Fred Viole, OVVO Financial Systems

Examples

if (FALSE) { # \dontrun{
set.seed(123)
x <- rnorm(100) ; y <- rnorm(100)
NNS.reg(x, y)

## Manual {order} selection
NNS.reg(x, y, order = 2)

## Maximum {order} selection
NNS.reg(x, y, order = "max")

## x-only paritioning (Univariate only)
NNS.reg(x, y, type = "XONLY")

## For Multiple Regression:
x <- cbind(rnorm(100), rnorm(100), rnorm(100)) ; y <- rnorm(100)
NNS.reg(x, y, point.est = c(.25, .5, .75))

## For Multiple Regression based on Synthetic X* (Dimension Reduction):
x <- cbind(rnorm(100), rnorm(100), rnorm(100)) ; y <- rnorm(100)
NNS.reg(x, y, point.est = c(.25, .5, .75), dim.red.method = "cor", ncores = 1)

## IRIS dataset examples:
# Dimension Reduction:
NNS.reg(iris[,1:4], iris[,5], dim.red.method = "cor", order = 5, ncores = 1)
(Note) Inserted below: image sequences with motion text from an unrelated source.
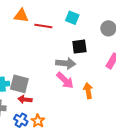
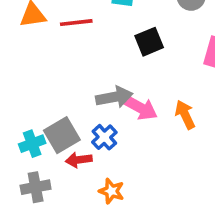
gray arrow: (66, 63) -> (114, 97), moved
gray square: (19, 84) -> (62, 135), turned -30
blue cross: (21, 120) -> (104, 137), moved, turned 32

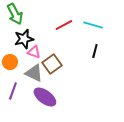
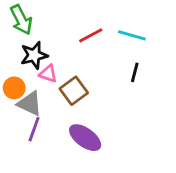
gray triangle: (34, 73) -> (30, 104), moved
purple line: (13, 91) -> (34, 129), moved
purple ellipse: (45, 97) -> (85, 138), moved

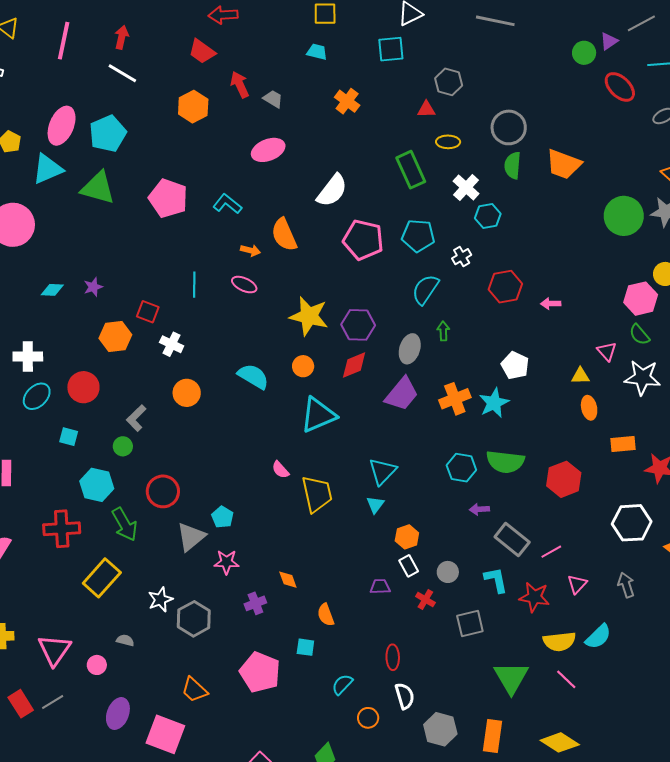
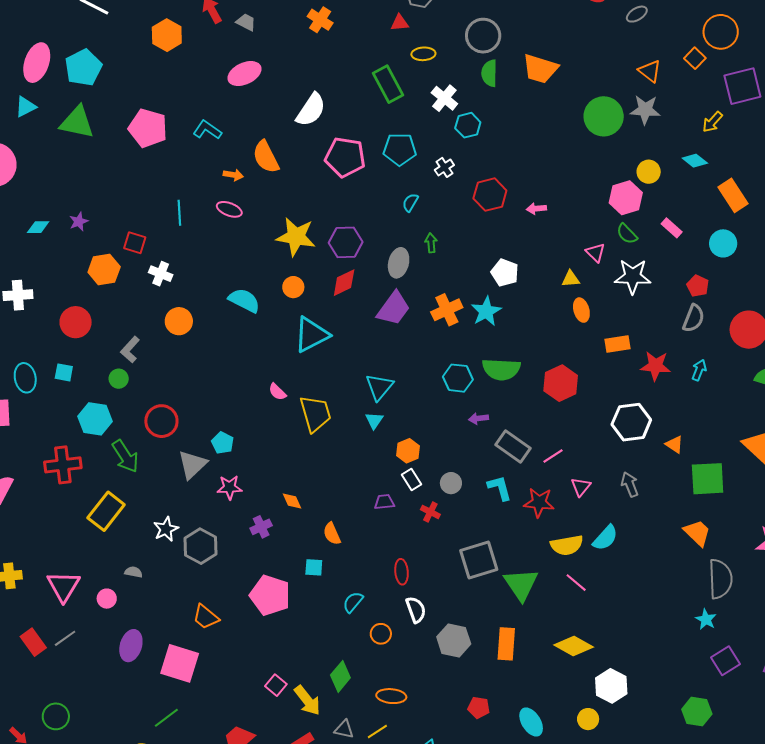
cyan triangle: (48, 169) -> (26, 107), size x0.7
cyan semicircle: (425, 289) -> (410, 203), size x0.6
cyan ellipse: (37, 396) -> (25, 378), moved, turned -52
gray square: (470, 624) -> (479, 560), moved, size x1.4

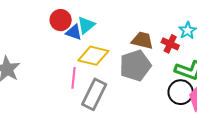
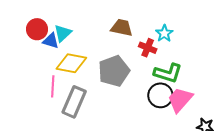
brown trapezoid: (142, 40) -> (122, 28), moved

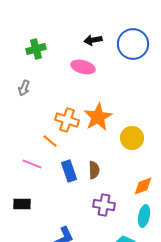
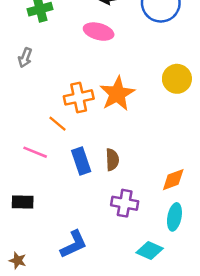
orange cross: (67, 120) -> (79, 97), turned -30
yellow circle: (132, 138) -> (177, 79), moved

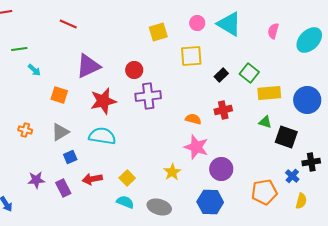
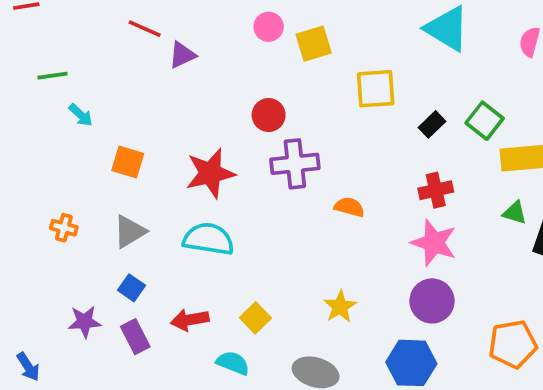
pink circle: (197, 23) -> (269, 27), moved
purple triangle: (88, 66) -> (182, 55), moved, size x0.6
orange semicircle: (193, 119) -> (349, 207), moved
pink star: (196, 147) -> (434, 243), moved
blue square: (70, 157) -> (131, 288), moved, turned -32
cyan semicircle: (125, 202) -> (233, 363), moved

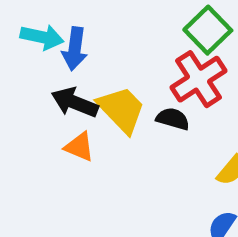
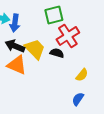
green square: (208, 30) -> (54, 15), moved, turned 30
orange triangle: (79, 147) -> (17, 65), size x1.5

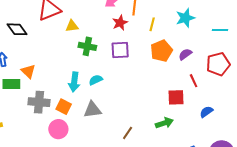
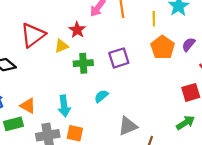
red star: (120, 23) -> (77, 30), moved
yellow line: (152, 24) -> (154, 19), moved
cyan arrow: (74, 82) -> (64, 106), moved
gray triangle: (92, 110) -> (128, 126), moved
# Dimension Reduction using causal weights:
NNS.reg(iris[,1:4], iris[,5], dim.red.method = "NNS.caus", order = 5, ncores = 1)

# Multiple Regression:
NNS.reg(iris[,1:4], iris[,5], order = 2, noise.reduction = "off")

# Classification:
NNS.reg(iris[,1:4], iris[,5], point.est = iris[1:10, 1:4], type = "CLASS")$Point.est

## To call fitted values:
x <- rnorm(100) ; y <- rnorm(100)
NNS.reg(x, y)$Fitted

## To call partial derivative (univariate regression only):
NNS.reg(x, y)$derivative
} # }